We're still waiting. After the initial thrill of receiving the grant, some recipients learned that getting a new, non-latex condom through FDA trials and eventually to market is an arduous process. It requires many years and many millions of dollars — barriers so high, it's no wonder our drug store aisles are still dominated by the same prophylactics.
Grant recipient Mark McGlothlin, president of Apex Medical Technologies, seemed almost amused when Mic asked him for updates on his condom's production process. There were no updates, he said.

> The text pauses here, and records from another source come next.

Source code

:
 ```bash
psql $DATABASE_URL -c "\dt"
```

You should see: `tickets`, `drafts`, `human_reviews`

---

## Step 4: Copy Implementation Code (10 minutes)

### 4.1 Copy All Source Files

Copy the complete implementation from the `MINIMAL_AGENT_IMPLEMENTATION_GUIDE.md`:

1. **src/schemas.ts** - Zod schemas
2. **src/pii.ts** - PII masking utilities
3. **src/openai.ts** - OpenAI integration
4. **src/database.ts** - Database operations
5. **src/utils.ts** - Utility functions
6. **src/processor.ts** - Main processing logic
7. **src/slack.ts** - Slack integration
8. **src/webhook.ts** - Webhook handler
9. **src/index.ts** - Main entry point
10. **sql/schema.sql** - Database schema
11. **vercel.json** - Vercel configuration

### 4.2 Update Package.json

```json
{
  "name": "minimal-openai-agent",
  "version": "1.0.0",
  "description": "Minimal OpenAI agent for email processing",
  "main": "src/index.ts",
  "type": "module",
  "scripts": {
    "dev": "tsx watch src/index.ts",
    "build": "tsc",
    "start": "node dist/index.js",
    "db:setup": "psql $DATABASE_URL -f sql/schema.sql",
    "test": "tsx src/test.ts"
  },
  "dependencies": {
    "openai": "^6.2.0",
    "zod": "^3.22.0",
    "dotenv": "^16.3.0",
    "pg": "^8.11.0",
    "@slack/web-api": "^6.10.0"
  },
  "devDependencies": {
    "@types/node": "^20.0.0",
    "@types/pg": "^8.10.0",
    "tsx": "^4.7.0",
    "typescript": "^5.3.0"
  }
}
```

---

Apex's grant-winning vision was dubbed the "Ultra-Sensitive Reconstituted Collagen Condom." Made from collagen found in bovine tendons, it was designed to replicate the feeling of your partner's actual skin. Described by McGlothlin as a new-and-improved take on traditional lambskin condoms, the design purportedly has no odor or taste. "We made a better version of what mother nature made," he said.
His company developed a successful prototype, McGlothlin said, but can't move forward with getting it to market unless someone funds it in a "very major sort of way" — more money than the Gates Foundation can provide, unfortunately, even if McGlothlin receives the additional $1 million in funding.

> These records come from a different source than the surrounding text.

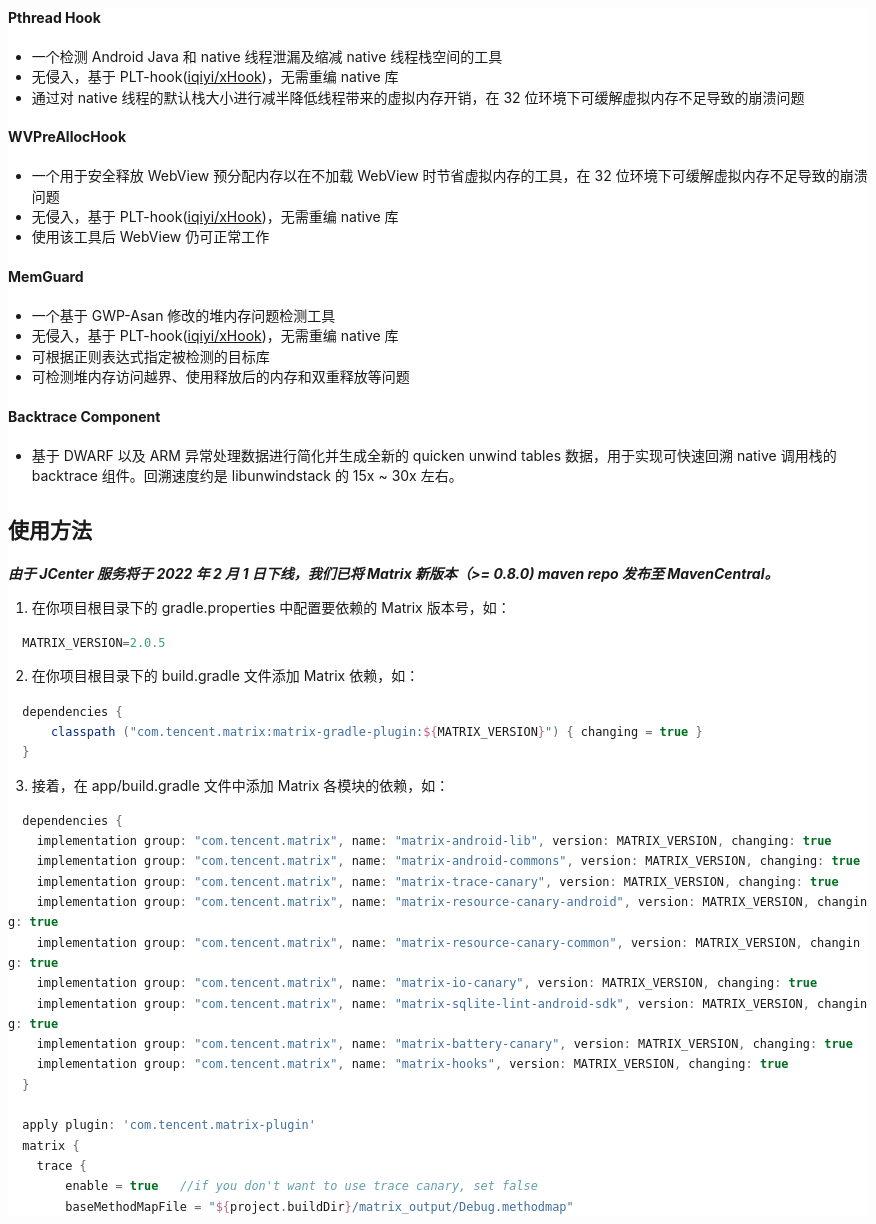 #### Pthread Hook

- 一个检测 Android Java 和 native 线程泄漏及缩减 native 线程栈空间的工具
- 无侵入，基于 PLT-hook([iqiyi/xHook](https://github.com/iqiyi/xHook))，无需重编 native 库
- 通过对 native 线程的默认栈大小进行减半降低线程带来的虚拟内存开销，在 32 位环境下可缓解虚拟内存不足导致的崩溃问题

#### WVPreAllocHook

+ 一个用于安全释放 WebView 预分配内存以在不加载 WebView 时节省虚拟内存的工具，在 32 位环境下可缓解虚拟内存不足导致的崩溃问题
+ 无侵入，基于 PLT-hook([iqiyi/xHook](https://github.com/iqiyi/xHook))，无需重编 native 库
+ 使用该工具后 WebView 仍可正常工作

#### MemGuard

+ 一个基于 GWP-Asan 修改的堆内存问题检测工具
+ 无侵入，基于 PLT-hook([iqiyi/xHook](https://github.com/iqiyi/xHook))，无需重编 native 库
+ 可根据正则表达式指定被检测的目标库
+ 可检测堆内存访问越界、使用释放后的内存和双重释放等问题

#### Backtrace Component
- 基于 DWARF 以及 ARM 异常处理数据进行简化并生成全新的 quicken unwind tables 数据，用于实现可快速回溯 native 调用栈的 backtrace 组件。回溯速度约是 libunwindstack 的 15x ~ 30x 左右。

## 使用方法

***由于 JCenter 服务将于 2022 年 2 月 1 日下线，我们已将 Matrix 新版本（>= 0.8.0) maven repo 发布至 MavenCentral。***

1. 在你项目根目录下的 gradle.properties 中配置要依赖的 Matrix 版本号，如：
``` gradle
  MATRIX_VERSION=2.0.5
```

2. 在你项目根目录下的 build.gradle 文件添加 Matrix 依赖，如：
``` gradle 
  dependencies {
      classpath ("com.tencent.matrix:matrix-gradle-plugin:${MATRIX_VERSION}") { changing = true }
  }
```

3. 接着，在 app/build.gradle 文件中添加 Matrix 各模块的依赖，如：
``` gradle
  dependencies {
    implementation group: "com.tencent.matrix", name: "matrix-android-lib", version: MATRIX_VERSION, changing: true
    implementation group: "com.tencent.matrix", name: "matrix-android-commons", version: MATRIX_VERSION, changing: true
    implementation group: "com.tencent.matrix", name: "matrix-trace-canary", version: MATRIX_VERSION, changing: true
    implementation group: "com.tencent.matrix", name: "matrix-resource-canary-android", version: MATRIX_VERSION, changing: true
    implementation group: "com.tencent.matrix", name: "matrix-resource-canary-common", version: MATRIX_VERSION, changing: true
    implementation group: "com.tencent.matrix", name: "matrix-io-canary", version: MATRIX_VERSION, changing: true
    implementation group: "com.tencent.matrix", name: "matrix-sqlite-lint-android-sdk", version: MATRIX_VERSION, changing: true
    implementation group: "com.tencent.matrix", name: "matrix-battery-canary", version: MATRIX_VERSION, changing: true
    implementation group: "com.tencent.matrix", name: "matrix-hooks", version: MATRIX_VERSION, changing: true
  }

  apply plugin: 'com.tencent.matrix-plugin'
  matrix {
    trace {
        enable = true	//if you don't want to use trace canary, set false
        baseMethodMapFile = "${project.buildDir}/matrix_output/Debug.methodmap"
```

"It probably is more than a million dollars just to get through FDA approval," McGlothlin said. "It's a brutal process."
McGlothin assured Mic he is wholly grateful to the Gates Foundation. "But for all the publicity they got on the condom project," he said, $1 million "just won't get the product to market. That's the frustrating part." (The Gates Foundation could not respond to our request for comment in time.)
Condoms are not popular. Only around 5% of men worldwide are estimated to use them — despite their 98% effectiveness at preventing unwanted pregnancy and the spread of sexually transmitted diseases and HIV.
Among U.S. women ages 15 through 44, only 10% use condoms as a form of contraception, according to a recent CDC report. That's fewer than the number of women who prevent unwanted pregnancies via the pill (17%) and female sterilization (also 17%). And of all American adolescents who engaged in sexual intercourse in the past month, nearly 25% of guys and nearly 40% of women opted not to use a condom, according to the U.S. Department of Health and Human Services.

And yet the demand for pregnancy prevention is enormous: In 2006, the CDC estimates that 49% of U.S. pregnancies were unintended.
That's not to mention the rampant spread of HIV across the globe. 2014 saw approximately 2 million new cases of HIV worldwide, bringing the total number of people living with HIV/AIDS to 36.9 million by the end of 2014, according to the World Health Organization. Sub-Saharan Africa is home to the majority of people living with HIV — approximately 25.8 million in 2014.
You can see why there's a push — from the Gates Foundation, the hundreds of innovators who submitted condom proposals, and others — to create condoms that are easier and more pleasurable to use.